### Work to complete
All lines of the listing that contain "Example" should be shown in full.

##### Extracted material #####

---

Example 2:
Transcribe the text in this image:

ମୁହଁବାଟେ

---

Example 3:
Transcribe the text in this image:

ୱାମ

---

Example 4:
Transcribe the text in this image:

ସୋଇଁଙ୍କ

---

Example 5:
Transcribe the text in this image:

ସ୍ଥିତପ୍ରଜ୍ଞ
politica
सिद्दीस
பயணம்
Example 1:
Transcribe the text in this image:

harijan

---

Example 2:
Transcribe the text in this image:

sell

#####

### Response for this exercise
Example 2:
Example 3:
Example 4:
Example 5:
Example 1:
Example 2:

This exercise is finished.